Сколько раз за прошедшие два месяца было так, что стоило ей мысленно чего-нибудь пожелать, как всего через несколько минут Халил приносил ей это – словно по волшебству! Он всячески облегчал ее работу, вплоть до того, что его карманы всегда были набиты пиастрами, чтобы уплатить бакшиш – чаевые, или попросту взятку. Без этого здесь не обходилась ни одна сделка. Если не считать расстройства желудка – обычного для иностранцев в этой части земного шара, – съемки прошли исключительно гладко. Даже эпизоды в пустыне (ну подумаешь, верблюжьи плевки и пыльные бури!).

Халил улыбнулся.

– Как ни заманчиво объяснить это восточной магией, правда заключается в том, что твое лицо – открытая книга.

– Странно. Меня, наоборот, упрекали в скрытности.

– Просто они тебя не знали.

– А ты?

Их взгляды встретились.

– Я тебя знаю.

Странно, что он напоминает мне Мэтью, думала Ли, прислушиваясь к зарождающемуся в ней влечению – и сладкому, и мучительному.

– От скромности не умрешь, – пошутила она, делая вид, будто ее заинтересовал пожилой служитель в красной феске, время от времени подметавший пальмовой ветвью старинный персидский ковер.

Отель возвели на склоне горы, на широком искусственном карнизе. Он имел элегантный вид и напоминал архитектурные ансамбли колониального периода. Веерообразные окошки в потолке пропускали очищенный от примесей воздух; в блестящих кадках и корзинах кочевников росли раскидистые пальмы. Здесь была удобная мебель. В примыкающем кафе сидели кружком на полу, по-азиатски скрестив ноги, несколько мужчин – курили кальян и играли в карты. Еще одной приметой перемен была фигура полковника Сандерса в натуральную величину под полосатым красно-белым навесом, которая приглашала проголодавшихся прохожих отведать необычайно вкусных – пальчики оближешь – жареных цыплят по-кентуккски.

– Я знаю, что ты страдаешь, – продолжил разговор Халил. – Гораздо больше, чем хочешь показать.

– Никому не удается пройти по жизни без потерь.

Ли отвернулась и стала смотреть вдаль. С того места, где они сидели, за высоким решетчатым окном (решетка, как объяснил Халил, должна была защищать женщин от нескромных взоров) открывался великолепный вид на гавань, куда приходили суда со всех концов света, груженные яблоками из штата Вашингтон, голландской сгущенкой, китайскими тачками, корейскими покрышками. Рядом с верфью сгрудились у причала одномачтовые каботажные суда; грузчики перетаскивали разноцветные рулоны материи, сверкающие медь и золото, ковры и жемчуг.

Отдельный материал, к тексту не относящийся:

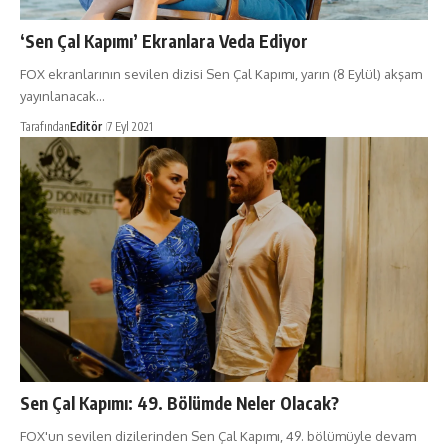
‘Sen Çal Kapımı’ Ekranlara Veda Ediyor
FOX ekranlarının sevilen dizisi Sen Çal Kapımı, yarın (8 Eylül) akşam
yayınlanacak…
Tarafından
Editör
7 Eyl 2021
Sen Çal Kapımı: 49. Bölümde Neler Olacak?
FOX'un sevilen dizilerinden Sen Çal Kapımı, 49. bölümüyle devam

– Как истинная американка ты, наверное, сейчас мысленно посылаешь меня куда подальше, – пошутил ее собеседник.

– Ты и впрямь меня знаешь.

– Не так, как хотелось бы.

Не успела Ли ответить, как Халил сменил тему разговора, предоставив ей гадать, действительно ли в его голосе прозвучали интимные нотки или ей почудилось.

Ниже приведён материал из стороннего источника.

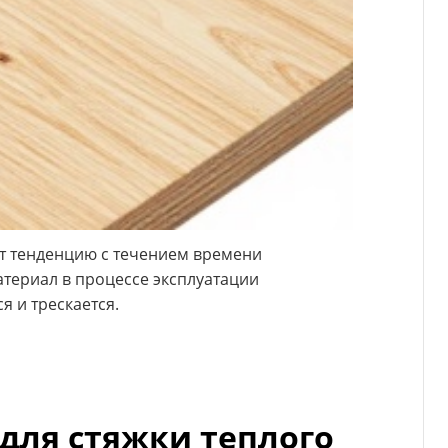
т тенденцию с течением времени
териал в процессе эксплуатации
я и трескается.
для стяжки теплого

Они провели остаток дня фотографируя близлежащие рынки, где Ли едва не поддалась искушению купить красивое золотое колье. Старая торговка с золотым кольцом в носу и татуировкой на подбородке взвесила изделие на аптечных весах, умножила (на карманном калькуляторе) цену одного грамма на вес и заверила Ли, что цена вполне умеренная – всего полторы тысячи долларов.